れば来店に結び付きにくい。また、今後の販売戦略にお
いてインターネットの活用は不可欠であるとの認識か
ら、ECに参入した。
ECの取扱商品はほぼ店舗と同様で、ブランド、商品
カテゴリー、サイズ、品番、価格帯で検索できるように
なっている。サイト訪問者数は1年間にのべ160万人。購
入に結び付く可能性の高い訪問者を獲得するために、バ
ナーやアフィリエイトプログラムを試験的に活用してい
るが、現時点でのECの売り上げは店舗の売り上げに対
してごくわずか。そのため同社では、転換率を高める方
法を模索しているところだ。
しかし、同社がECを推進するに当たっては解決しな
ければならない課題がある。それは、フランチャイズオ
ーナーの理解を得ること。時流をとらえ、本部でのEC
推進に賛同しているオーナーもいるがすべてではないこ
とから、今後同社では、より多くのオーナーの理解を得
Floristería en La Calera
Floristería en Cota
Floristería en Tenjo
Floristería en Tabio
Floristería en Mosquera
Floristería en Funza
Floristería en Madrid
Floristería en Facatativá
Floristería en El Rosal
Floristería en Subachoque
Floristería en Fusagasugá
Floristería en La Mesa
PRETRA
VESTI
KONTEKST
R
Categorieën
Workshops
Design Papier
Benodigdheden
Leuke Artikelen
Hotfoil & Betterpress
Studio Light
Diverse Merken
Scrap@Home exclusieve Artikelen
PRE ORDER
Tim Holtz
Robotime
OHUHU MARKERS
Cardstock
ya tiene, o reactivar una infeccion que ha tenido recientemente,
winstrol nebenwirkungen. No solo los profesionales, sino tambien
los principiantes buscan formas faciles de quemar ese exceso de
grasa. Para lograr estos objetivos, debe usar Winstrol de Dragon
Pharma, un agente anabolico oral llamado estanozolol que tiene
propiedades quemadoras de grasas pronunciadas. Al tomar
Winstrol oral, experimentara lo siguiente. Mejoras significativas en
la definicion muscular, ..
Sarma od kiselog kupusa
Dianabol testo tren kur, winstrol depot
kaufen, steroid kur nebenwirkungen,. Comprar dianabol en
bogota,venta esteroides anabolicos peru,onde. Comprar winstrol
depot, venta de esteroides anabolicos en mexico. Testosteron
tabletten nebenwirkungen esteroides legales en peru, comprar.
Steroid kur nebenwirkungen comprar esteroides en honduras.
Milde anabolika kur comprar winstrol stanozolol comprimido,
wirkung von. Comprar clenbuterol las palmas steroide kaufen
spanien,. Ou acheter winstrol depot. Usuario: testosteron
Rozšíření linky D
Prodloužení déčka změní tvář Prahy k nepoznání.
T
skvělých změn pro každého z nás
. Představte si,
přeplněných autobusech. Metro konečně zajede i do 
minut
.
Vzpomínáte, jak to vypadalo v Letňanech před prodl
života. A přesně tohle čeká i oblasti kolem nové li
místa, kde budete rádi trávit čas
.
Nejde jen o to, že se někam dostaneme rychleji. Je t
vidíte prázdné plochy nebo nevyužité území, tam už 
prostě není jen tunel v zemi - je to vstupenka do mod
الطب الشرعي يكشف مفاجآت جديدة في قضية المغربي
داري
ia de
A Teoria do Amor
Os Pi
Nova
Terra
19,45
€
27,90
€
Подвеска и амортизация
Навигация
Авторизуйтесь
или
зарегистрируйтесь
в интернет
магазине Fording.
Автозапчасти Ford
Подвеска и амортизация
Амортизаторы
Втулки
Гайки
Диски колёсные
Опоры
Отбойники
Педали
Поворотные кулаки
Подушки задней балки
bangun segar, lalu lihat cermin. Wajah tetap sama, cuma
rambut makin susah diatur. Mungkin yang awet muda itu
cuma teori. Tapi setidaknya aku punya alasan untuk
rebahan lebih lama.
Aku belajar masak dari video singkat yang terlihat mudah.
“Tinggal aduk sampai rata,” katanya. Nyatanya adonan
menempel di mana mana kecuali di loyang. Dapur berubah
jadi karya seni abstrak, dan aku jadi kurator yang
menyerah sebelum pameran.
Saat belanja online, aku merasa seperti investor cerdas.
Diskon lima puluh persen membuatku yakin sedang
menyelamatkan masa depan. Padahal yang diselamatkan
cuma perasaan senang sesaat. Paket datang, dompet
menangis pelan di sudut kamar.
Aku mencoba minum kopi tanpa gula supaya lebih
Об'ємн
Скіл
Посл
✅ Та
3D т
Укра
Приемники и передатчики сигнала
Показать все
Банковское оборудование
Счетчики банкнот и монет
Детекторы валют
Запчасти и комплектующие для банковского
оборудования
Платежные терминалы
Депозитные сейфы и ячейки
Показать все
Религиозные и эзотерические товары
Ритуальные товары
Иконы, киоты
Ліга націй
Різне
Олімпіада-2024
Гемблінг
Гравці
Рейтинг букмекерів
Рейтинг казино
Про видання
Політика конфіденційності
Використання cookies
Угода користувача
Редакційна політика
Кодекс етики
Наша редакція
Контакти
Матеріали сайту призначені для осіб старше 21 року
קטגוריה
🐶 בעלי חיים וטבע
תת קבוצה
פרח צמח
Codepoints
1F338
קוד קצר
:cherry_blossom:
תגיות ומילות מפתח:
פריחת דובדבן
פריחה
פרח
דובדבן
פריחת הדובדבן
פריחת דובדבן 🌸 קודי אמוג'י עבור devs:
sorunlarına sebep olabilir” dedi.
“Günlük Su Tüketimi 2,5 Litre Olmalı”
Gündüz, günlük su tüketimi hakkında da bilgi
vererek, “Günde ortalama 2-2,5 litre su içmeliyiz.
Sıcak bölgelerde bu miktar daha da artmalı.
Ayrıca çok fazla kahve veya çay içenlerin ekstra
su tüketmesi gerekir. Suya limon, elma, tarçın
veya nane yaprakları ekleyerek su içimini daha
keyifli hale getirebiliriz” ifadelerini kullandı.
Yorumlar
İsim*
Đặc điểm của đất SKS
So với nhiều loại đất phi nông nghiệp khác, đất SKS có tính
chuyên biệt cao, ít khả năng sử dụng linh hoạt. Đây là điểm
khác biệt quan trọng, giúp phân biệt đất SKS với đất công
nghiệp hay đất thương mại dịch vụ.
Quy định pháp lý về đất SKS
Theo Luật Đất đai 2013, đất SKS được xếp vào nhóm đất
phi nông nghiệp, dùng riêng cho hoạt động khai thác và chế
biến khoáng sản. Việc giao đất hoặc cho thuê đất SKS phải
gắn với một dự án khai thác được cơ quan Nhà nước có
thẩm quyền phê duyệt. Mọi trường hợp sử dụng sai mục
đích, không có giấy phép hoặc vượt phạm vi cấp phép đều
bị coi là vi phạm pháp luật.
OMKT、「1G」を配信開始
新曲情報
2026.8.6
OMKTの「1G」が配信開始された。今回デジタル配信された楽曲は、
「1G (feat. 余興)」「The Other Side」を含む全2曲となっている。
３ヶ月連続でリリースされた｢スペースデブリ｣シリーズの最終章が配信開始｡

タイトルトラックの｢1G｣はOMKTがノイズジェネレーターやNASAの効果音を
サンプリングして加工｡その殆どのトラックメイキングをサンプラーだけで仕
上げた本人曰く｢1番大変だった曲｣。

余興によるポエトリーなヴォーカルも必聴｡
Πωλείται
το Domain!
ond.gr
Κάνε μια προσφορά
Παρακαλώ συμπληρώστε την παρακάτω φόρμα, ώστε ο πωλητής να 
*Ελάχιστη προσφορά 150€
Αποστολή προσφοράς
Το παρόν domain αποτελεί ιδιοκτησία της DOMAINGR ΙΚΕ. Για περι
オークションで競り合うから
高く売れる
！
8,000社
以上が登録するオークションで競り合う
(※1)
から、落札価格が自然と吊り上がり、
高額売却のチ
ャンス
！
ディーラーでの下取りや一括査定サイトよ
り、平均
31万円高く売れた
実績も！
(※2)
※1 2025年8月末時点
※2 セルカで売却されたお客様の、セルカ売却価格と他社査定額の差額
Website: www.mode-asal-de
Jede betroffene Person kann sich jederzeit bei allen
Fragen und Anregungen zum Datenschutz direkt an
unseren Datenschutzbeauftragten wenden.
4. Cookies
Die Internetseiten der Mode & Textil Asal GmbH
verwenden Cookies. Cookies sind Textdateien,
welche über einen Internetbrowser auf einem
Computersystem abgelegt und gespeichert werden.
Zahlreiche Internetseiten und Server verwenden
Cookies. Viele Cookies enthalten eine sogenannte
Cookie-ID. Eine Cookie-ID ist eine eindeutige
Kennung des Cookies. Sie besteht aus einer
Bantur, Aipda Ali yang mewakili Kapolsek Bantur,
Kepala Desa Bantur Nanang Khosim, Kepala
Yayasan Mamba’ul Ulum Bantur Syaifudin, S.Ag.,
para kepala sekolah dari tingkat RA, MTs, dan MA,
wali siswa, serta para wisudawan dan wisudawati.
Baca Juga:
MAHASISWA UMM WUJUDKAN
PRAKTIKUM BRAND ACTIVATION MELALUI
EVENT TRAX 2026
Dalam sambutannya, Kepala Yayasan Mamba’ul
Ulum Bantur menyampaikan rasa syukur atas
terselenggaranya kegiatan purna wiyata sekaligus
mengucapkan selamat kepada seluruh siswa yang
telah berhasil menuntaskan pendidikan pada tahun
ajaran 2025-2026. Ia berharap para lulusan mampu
################
Job item » Rename "Cookies" to "Browser-Cookies" in the part that opens with the line containing "余興によるポエトリーなヴォーカルも必聴｡" and closes with the line containing "wali siswa, serta". Return only those lines, with nothing else changed.

Exercise solution »
余興によるポエトリーなヴォーカルも必聴｡
Πωλείται
το Domain!
ond.gr
Κάνε μια προσφορά
Παρακαλώ συμπληρώστε την παρακάτω φόρμα, ώστε ο πωλητής να 
*Ελάχιστη προσφορά 150€
Αποστολή προσφοράς
Το παρόν domain αποτελεί ιδιοκτησία της DOMAINGR ΙΚΕ. Για περι
オークションで競り合うから
高く売れる
！
8,000社
以上が登録するオークションで競り合う
(※1)
から、落札価格が自然と吊り上がり、
高額売却のチ
ャンス
！
ディーラーでの下取りや一括査定サイトよ
り、平均
31万円高く売れた
実績も！
(※2)
※1 2025年8月末時点
※2 セルカで売却されたお客様の、セルカ売却価格と他社査定額の差額
Website: www.mode-asal-de
Jede betroffene Person kann sich jederzeit bei allen
Fragen und Anregungen zum Datenschutz direkt an
unseren Datenschutzbeauftragten wenden.
4. Browser-Cookies
Die Internetseiten der Mode & Textil Asal GmbH
verwenden Browser-Cookies. Browser-Cookies sind Textdateien,
welche über einen Internetbrowser auf einem
Computersystem abgelegt und gespeichert werden.
Zahlreiche Internetseiten und Server verwenden
Browser-Cookies. Viele Browser-Cookies enthalten eine sogenannte
Cookie-ID. Eine Cookie-ID ist eine eindeutige
Kennung des Browser-Cookies. Sie besteht aus einer
Bantur, Aipda Ali yang mewakili Kapolsek Bantur,
Kepala Desa Bantur Nanang Khosim, Kepala
Yayasan Mamba’ul Ulum Bantur Syaifudin, S.Ag.,
para kepala sekolah dari tingkat RA, MTs, dan MA,
wali siswa, serta para wisudawan dan wisudawati.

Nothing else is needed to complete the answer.